In many cases, the affiliated medical school has gone along with the
development of the research foundations, in order to provide for an orderly
administration and management of some types of research funding, e.g.,
clinical trials where the indemnification had to be of the federal
government.  In those instances the medical school has negotiated positions
on the board of directors of the research foundation.  I believe that
Northwestern University's VA's research foundation is an example of this.
 There are some other examples of big VAs which have been doing this for
quite some time, but my memory fails me on where they are.  Seattle maybe?
 St. Louis?

In the limited interactions I had with our VA's foundation, I found that the
strategy was entirely to attempt to skim indirect costs away from the
University.  The VA's R&D management at the time did not want to go through
the trouble of putting a complete research infrastructure into place in
order to be able to administer federal grants (hence they generously allowed
the University to continue to administer those, and continue to assume the
regulatory burden (NRC, USDA, PHS, OSHA, EPA, DHHS) and cost associated with
administering those awards), but informed us that they intended to submit
and accept grants to private agencies such as AHA, ACS, etc.  In the end,
our VA only accepted one grant from a voluntary health agency.  For reasons
never explained to me, they quit pressuring our "joint" faculty to submit
grants through the foundation, and then after that ACOS for Research left,
there was never any further mention of the VA research foundation.  Now its
a moot question because of the reorganization in CT.

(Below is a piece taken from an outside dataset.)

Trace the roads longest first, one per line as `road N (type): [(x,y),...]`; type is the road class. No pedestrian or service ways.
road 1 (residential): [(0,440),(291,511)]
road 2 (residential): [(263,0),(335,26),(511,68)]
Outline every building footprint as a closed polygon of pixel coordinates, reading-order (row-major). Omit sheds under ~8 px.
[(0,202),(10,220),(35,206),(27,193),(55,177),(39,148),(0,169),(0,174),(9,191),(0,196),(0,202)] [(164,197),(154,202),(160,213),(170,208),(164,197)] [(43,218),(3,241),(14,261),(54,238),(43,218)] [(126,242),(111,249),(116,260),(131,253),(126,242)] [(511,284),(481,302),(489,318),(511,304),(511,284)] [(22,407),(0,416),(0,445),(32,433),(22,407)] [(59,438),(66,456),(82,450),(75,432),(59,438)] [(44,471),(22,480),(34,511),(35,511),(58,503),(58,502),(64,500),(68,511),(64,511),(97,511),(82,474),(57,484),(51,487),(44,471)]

I suggest that you ask your medical dean to contact the ACOS for Research at
your VA to find out what is going on.  If they are serious about setting up
an independent operation, then they should be serious about developing an
infrastructure to support the research.  The University should have
representation on the board of the foundation in order to be sure that the
university's interests and assets are not abused.  After all, there are
joint appointments involved here, those faculty are employees of both
institutions and subject to institutional affiliation agreements.

Len Paplauskas
Asst. VP for Research
UCONN Health Center
Farmington, CT   06030-5355
 ----------
From: Research Administration Discuss
To: Multiple recipients of list RES
Subject: VA Medical Research Foundations
Date: Monday, December 09, 1996 11:26AM

I recently spoke with a faculty member who has his primary appointment  in
our
 VA affiliate, and a secondary appointment in our academic school of
medicine.  He told me he had just received a call announcing he was granted
an American Heart Association nat'l grant-in-aid; he needed some
administrative information from me (fringes, idc rates, policies,etc.) to
determine if he was going to route the award through my institution.  His
project involves human subjects and animal research.

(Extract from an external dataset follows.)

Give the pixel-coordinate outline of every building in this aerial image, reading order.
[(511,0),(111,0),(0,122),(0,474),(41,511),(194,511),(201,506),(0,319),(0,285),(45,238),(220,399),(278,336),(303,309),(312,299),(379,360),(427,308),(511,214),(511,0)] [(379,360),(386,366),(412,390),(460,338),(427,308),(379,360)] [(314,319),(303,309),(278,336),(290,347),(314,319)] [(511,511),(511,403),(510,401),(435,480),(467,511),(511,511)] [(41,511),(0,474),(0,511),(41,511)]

Since we had never reviewed a grant application from him, I asked him how
this
was possible.

He explained that 'due to political reasons' he was asked to submit the
application through his recently formed VA Medical Research Foundation.   He
said   that due to budgetary cutbacks, research foundations are being
 formed in most of the academic affiliated VAs across the country;  they
administer small drug company awards and gift/development funds.  AHA awards
though are subject to many of the same strict requirements that the
NIH/federal awards have.  The VA faculty member also explained that the VA
foundation has not yet administered any payroll, and he didn't know if this
was going to be a problem        .

Are others aware of "VA Research Foundations" being formed across the
country? Since this is the first I've heard of this, I thought I'd bring it
to the
attention of the list.  Any commentary/information would be appreciated.